• Exercise prompt
Among the entries below, how many lines contain the string "должны"? Only the number, please.

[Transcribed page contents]
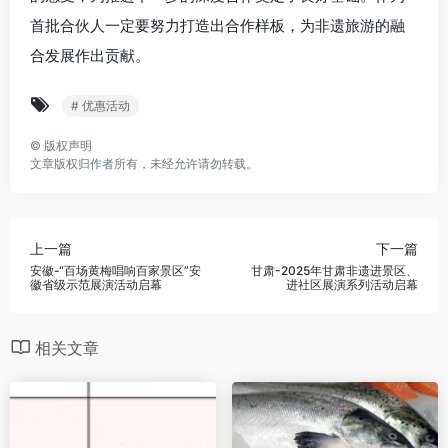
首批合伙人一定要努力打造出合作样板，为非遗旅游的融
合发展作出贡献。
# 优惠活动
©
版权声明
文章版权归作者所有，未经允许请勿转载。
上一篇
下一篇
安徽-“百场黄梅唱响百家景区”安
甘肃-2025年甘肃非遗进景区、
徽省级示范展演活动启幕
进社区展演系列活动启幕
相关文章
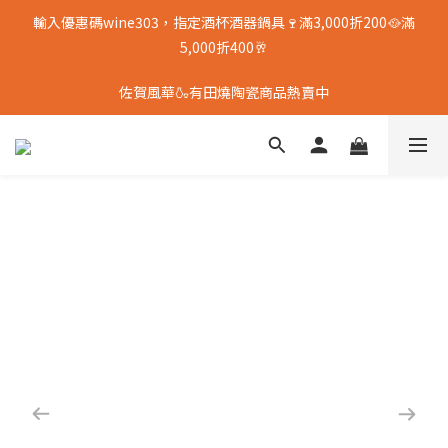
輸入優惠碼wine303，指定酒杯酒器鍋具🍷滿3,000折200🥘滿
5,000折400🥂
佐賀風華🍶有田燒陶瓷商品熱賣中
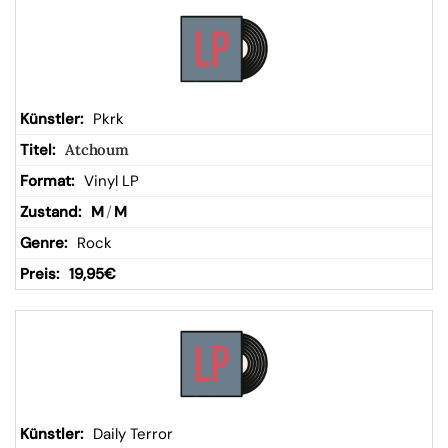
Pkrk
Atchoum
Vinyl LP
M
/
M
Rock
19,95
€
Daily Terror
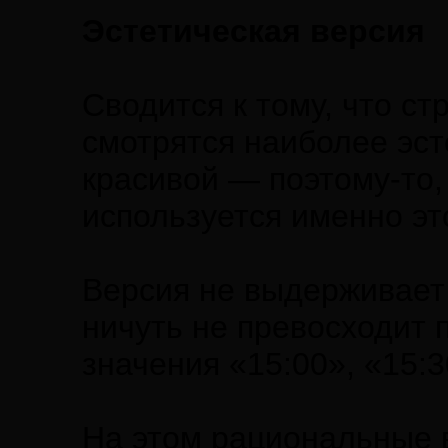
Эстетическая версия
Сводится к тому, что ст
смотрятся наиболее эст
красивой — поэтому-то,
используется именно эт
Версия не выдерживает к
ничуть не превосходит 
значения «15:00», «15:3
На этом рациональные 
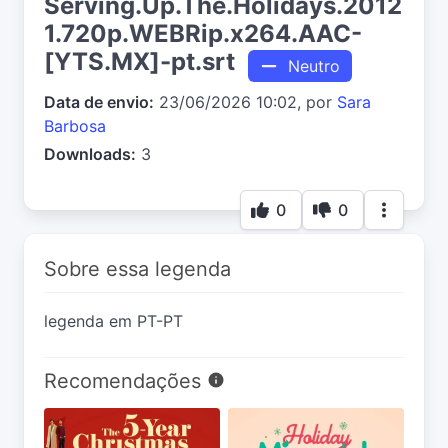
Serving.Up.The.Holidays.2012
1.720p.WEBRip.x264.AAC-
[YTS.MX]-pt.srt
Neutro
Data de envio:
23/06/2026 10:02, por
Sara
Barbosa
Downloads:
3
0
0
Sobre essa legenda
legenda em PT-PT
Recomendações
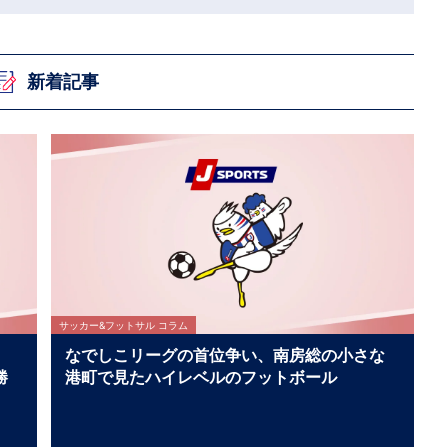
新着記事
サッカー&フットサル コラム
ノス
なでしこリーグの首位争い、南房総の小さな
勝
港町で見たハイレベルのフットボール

==

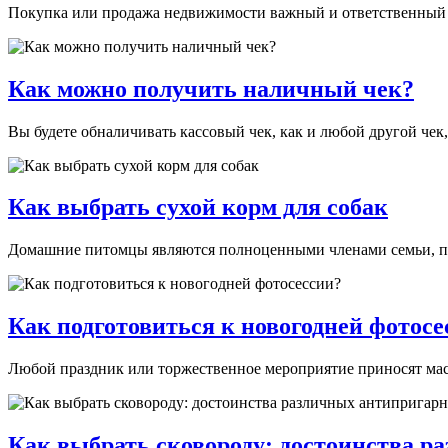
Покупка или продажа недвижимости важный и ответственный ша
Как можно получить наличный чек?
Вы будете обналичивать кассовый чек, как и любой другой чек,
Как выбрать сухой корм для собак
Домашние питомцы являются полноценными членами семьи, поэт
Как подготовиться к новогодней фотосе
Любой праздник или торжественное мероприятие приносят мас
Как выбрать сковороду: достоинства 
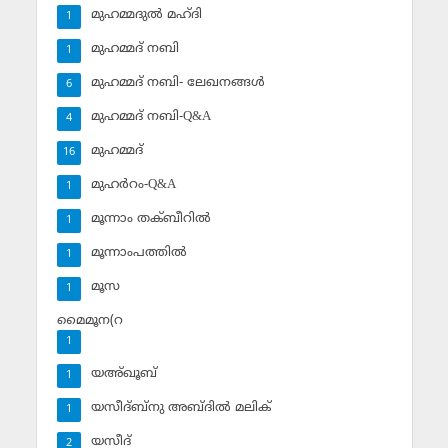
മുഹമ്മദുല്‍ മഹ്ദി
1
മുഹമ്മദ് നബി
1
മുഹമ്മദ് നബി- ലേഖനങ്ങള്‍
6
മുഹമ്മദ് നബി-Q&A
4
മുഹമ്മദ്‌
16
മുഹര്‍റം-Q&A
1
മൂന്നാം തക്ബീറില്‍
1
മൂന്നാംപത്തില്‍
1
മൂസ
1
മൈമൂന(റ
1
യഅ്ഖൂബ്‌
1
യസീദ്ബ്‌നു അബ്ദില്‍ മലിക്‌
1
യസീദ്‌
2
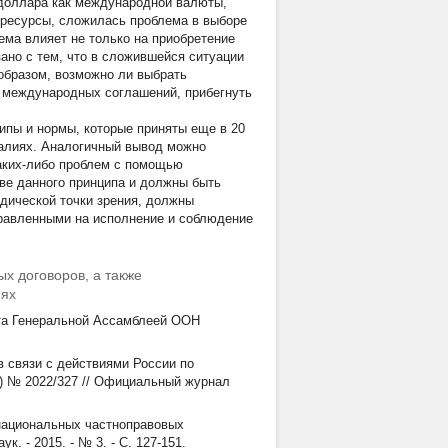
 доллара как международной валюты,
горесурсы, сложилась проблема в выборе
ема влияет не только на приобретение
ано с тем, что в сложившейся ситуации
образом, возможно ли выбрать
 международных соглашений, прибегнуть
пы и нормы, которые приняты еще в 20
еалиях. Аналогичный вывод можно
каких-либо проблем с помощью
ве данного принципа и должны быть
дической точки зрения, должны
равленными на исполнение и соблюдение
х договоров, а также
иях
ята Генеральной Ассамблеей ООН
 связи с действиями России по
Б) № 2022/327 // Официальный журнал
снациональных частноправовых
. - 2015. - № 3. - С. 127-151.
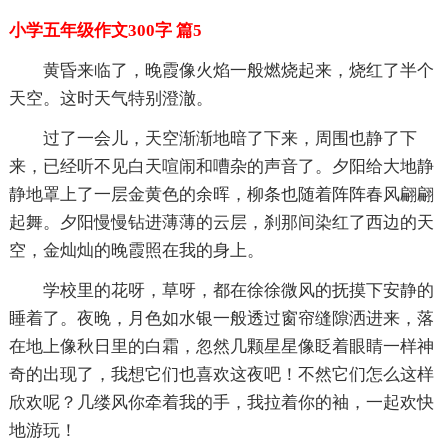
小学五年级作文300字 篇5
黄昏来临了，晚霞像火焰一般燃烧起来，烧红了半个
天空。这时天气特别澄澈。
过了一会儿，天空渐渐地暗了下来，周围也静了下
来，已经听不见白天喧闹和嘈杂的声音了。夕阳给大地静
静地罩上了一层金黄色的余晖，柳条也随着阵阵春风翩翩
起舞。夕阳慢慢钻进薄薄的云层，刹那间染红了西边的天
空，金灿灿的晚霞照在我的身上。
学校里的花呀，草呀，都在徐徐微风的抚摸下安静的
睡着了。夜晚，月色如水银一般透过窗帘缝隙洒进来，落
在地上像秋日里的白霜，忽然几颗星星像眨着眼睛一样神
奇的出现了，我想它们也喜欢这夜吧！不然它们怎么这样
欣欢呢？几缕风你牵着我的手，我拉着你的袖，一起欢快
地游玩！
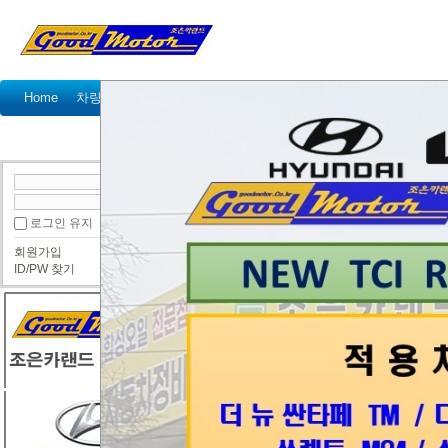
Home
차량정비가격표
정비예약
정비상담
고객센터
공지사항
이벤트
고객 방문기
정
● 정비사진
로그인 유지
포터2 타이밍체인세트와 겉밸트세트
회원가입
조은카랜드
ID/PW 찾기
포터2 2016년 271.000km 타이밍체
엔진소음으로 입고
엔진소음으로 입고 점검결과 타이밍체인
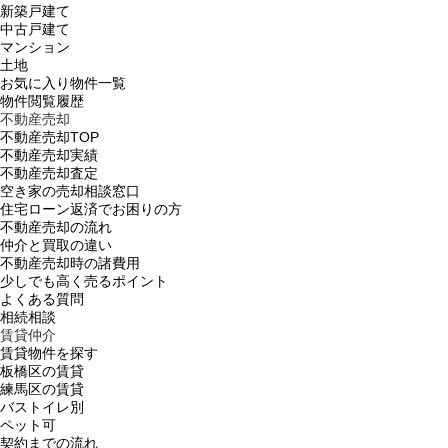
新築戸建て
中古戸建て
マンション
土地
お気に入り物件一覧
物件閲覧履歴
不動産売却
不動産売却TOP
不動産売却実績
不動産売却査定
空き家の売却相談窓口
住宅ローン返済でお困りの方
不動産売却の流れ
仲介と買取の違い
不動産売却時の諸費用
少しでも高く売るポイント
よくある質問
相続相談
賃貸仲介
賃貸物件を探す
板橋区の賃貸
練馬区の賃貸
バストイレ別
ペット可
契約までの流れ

• Task result
2